EDUC 293X: Church, State, & Schools: Issues in Education & Religion (RELIGST 293X)

This course will examine interactions between religion and education, focusing on both formal and experiential sites in which people and communities explore, articulate, encounter, and perform religious ideologies and identities. The class will focus on different religious traditions and their encounters the institutions and structures of education in American culture, both in the United States and as it manifests in American culture transnationally.

EDUC 294X: History of the Learned Book

The course takes full advantage of the university library's Special Collections to examine the key historic works contributing to the advancement of learning and the organization of knowledge. Beginning with medieval manuscripts and progressing through all areas of human inquiry during the age of print, the course explores the economic and educational history of learned publishing in the West, while examining what these historic artifacts reveal about developments in the structure and authority, production and circulation, technology and aesthetics, of learning and knowledge.
| Repeatable 6 times (up to 30 units total)

EDUC 295: Learning and Cognition in Activity (PSYCH 261A)

Methods and results of research on learning, understanding, reasoning, problem solving, and remembering, as aspects of participation in social organized activity.
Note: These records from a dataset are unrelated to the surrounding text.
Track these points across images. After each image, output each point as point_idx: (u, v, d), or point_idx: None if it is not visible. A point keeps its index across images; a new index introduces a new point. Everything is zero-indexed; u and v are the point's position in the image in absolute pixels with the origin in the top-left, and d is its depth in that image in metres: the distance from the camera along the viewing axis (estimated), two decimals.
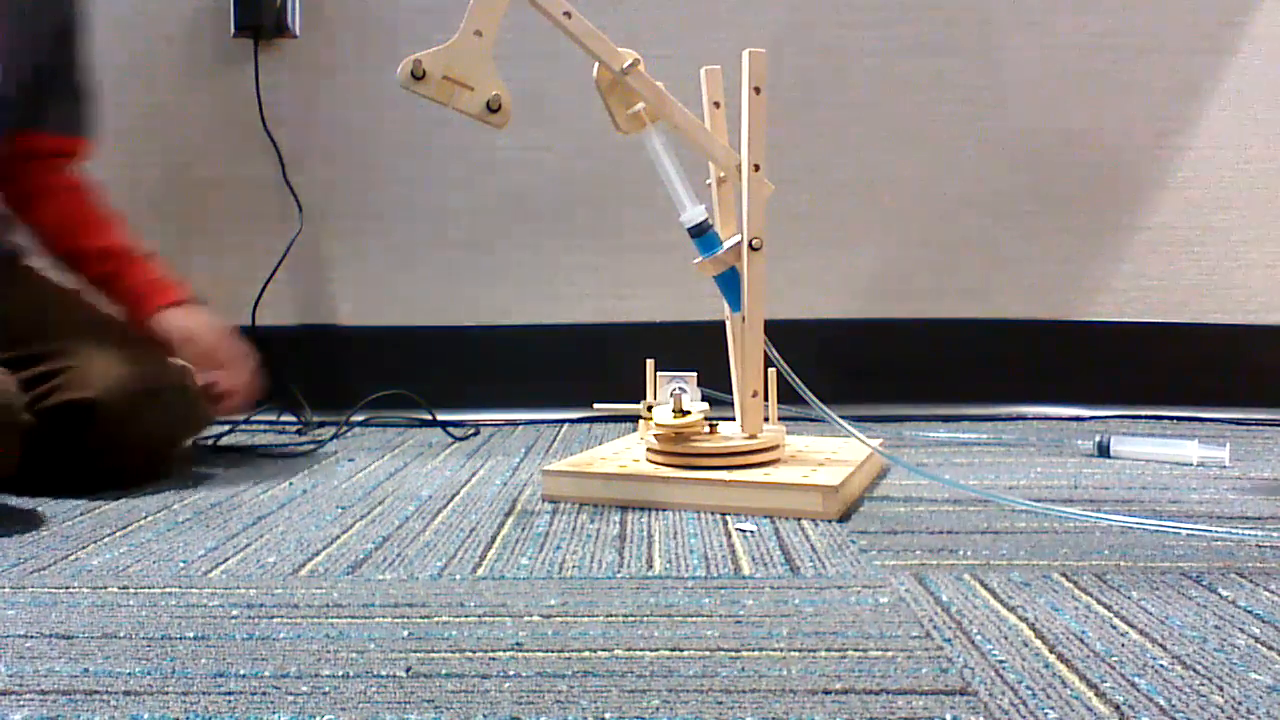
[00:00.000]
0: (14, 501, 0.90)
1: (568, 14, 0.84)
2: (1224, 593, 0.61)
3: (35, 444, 0.87)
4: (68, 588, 0.65)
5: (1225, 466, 1.00)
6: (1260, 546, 0.71)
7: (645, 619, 0.57)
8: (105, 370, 0.95)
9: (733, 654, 0.52)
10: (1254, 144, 1.40)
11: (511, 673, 0.50)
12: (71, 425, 0.93)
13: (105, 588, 0.65)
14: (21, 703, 0.47)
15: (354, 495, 0.93)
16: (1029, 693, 0.46)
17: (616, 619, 0.57)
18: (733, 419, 0.91)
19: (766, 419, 0.93)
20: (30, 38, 1.06)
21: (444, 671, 0.50)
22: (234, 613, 0.59)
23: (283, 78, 1.44)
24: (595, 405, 0.98)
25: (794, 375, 0.92)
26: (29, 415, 0.87)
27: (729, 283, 0.89)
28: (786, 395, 0.94)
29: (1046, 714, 0.44)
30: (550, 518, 0.83)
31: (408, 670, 0.50)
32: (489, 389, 1.44)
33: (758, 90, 0.87)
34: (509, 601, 0.61)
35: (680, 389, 0.95)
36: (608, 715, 0.45)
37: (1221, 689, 0.47)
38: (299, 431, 1.31)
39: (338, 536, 0.77)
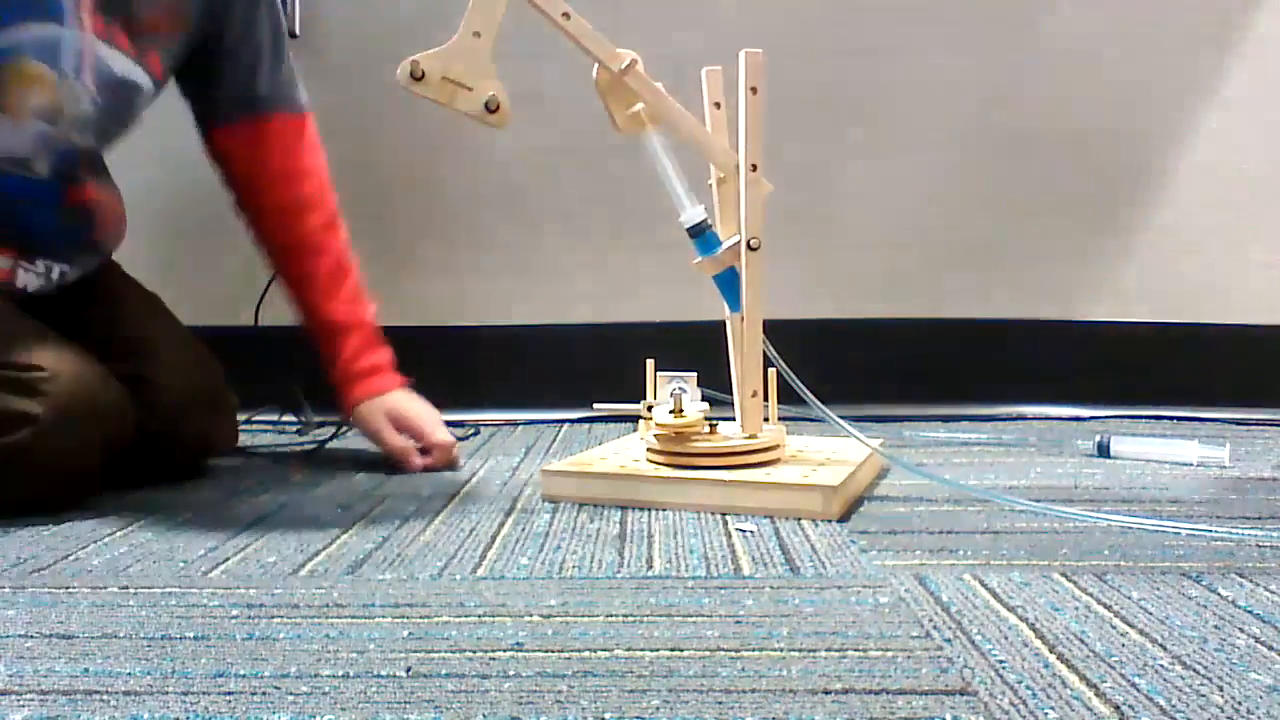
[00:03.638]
0: None
1: (566, 14, 0.84)
2: (1224, 593, 0.61)
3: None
4: (68, 588, 0.65)
5: (1225, 466, 1.00)
6: (1260, 546, 0.71)
7: (645, 619, 0.57)
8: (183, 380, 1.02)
9: (733, 654, 0.52)
10: (1254, 144, 1.40)
11: (511, 673, 0.50)
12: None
13: (105, 588, 0.65)
14: (21, 703, 0.47)
15: (354, 495, 0.93)
16: (1029, 693, 0.46)
17: (616, 619, 0.57)
18: (733, 419, 0.91)
19: (766, 419, 0.93)
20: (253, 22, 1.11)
21: (444, 671, 0.50)
22: (234, 613, 0.59)
23: None
24: (595, 405, 0.98)
25: (794, 375, 0.92)
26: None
27: (728, 283, 0.89)
28: (786, 395, 0.94)
29: (1046, 714, 0.44)
30: (550, 518, 0.83)
31: (408, 670, 0.50)
32: (489, 389, 1.44)
33: (754, 90, 0.87)
34: (509, 601, 0.61)
35: (680, 389, 0.95)
36: (608, 715, 0.45)
37: (1221, 689, 0.47)
38: (299, 431, 1.31)
39: (338, 536, 0.77)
Principles of coordination that support cognitive achievements and learning in activity settings in work and school environments.

EDUC 296X: School Leadership

Can one person really make a difference for all the students in a school? Accurate or not, that's the expectation faced by school principals. This course will give students practice in translating school improvement ideas into practice and also help them develop a personal vision for school improvement. For students in POLS or MA/MBA program in School of Education.

EDUC 298: Learning in a Networked World: Learning Analytics in Technology-Enhanced Education (CS 377L)

Foundations, theories and empirical studies for interdisciplinary advances in how we conceive of the potentials and challenges associated with lifelong, lifewide and life-deep learning in a networked world given the growth of always-on cyberinfrastructure for supporting information and social networks across space and time with personal computers, netbooks, and mobiles.

EDUC 302X: Incentives In Education

Seminar. Theoretical and empirical literatures from psychology and economics that focus on group and individual incentives and their potential effects. Emphasis is on seminal experiments in psychology and the recent wave of economic field experiments that test the how individual incentives affect educational outcomes and intrinsic motivation.